Suzanne Avington, Associate Director for AHPs at Nottinghamshire Healthcare Trust, said: “Leanne and Sally are forward thinking, proactive innovators. Their pursuits build on national AHP and health policy and direction which they continue to shape to the needs of the ICS. Their work and their approaches inherently reflect the three principles of the Integrated Care Strategy. They epitomise working across organisations, identifying, and acknowledging the diversity and unique offer of AHP workforce across health and social care to grow and develop a future generation of staff that are multiskilled and adaptable. With understanding and curiosity, they look to test how inclusive our offers are to educate and train staff in order to develop the capacity and capability of a diverse workforce that is reflective of the communities we serve.”

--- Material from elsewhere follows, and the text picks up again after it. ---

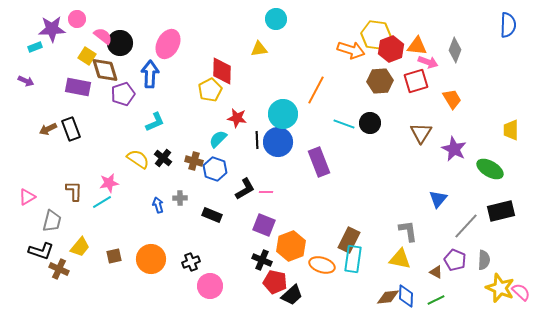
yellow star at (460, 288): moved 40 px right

Monthly shout out to – the Smokefree Team at Nottinghamshire Healthcare NHS Foundation Trust

Congratulations to the Smokefree Team at Nottinghamshire Healthcare NHS Foundation Trust, who have been awarded the ICS monthly shout-out for their work to support patients with mental illness to stop smoking.

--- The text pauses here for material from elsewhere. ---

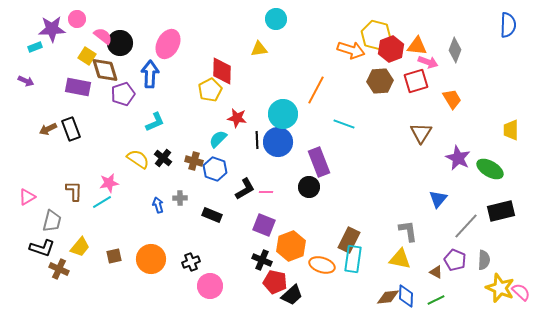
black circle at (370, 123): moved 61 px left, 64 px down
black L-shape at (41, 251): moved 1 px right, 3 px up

The work of the team includes:

  • Setting up a smokefree service within inpatient mental health units, utilising a holistic, person centred approach to smoking cessation and harm reduction. 
  • Designing and facilitating the use of bespoke, educational resources and materials to aid distraction techniques to manage nicotine withdrawal. These have been produced in an easy-read format and other languages and also flash cards for non-verbal patients. The packs have been shared with other mental health trusts nationally.
  • Delivering bespoke training sessions to patients, directly on the ward, educating on different types of Nicotine Replacement Therapy, alongside the benefits of a harm reduction approach for patients who are not ready to quit smoking. 
  • Designing and delivering speciality training modules to 2500 staff working in patient facing areas such as coffee bars and receptionists in GP surgeries.
  • Delivering a suite of support and training within the Specialist Services directorate, including Child And Adolescent Mental Health, Mother and Baby and also within the prison service.

The team is an example of best practice nationally and it supports other mental health trusts with the implementation and facilitation of smokefree services, including the writing of their smokefree and vaping policies and procedures.  

System Analytics Intelligence Unit podcast

The System Analytics Intelligence Unit (SAIU) was set up on 4 July 2022.  This followed the COVID pandemic, where as a system we identified the huge value and benefit of integrated working with our systems data/intelligence and analytical partners to better identify and support the health and care of our population. 

In our latest ICS podcast, Dr Kathy McLean (Chair of the Integrated Care Board) chats to Maria Principe (Director of Clinical Transformation and Effectiveness, ICB), Sergio Pappalettera (Contract and Information Manager, ICB), Stephen Wormall (GP lead for health inequalities mid Notts, ICB) and Chris Packham (Associate Medical Director at Nottinghamshire Healthcare Trust) about how the SAIU is offering a more granular and detailed understanding of what’s happening in and across our system.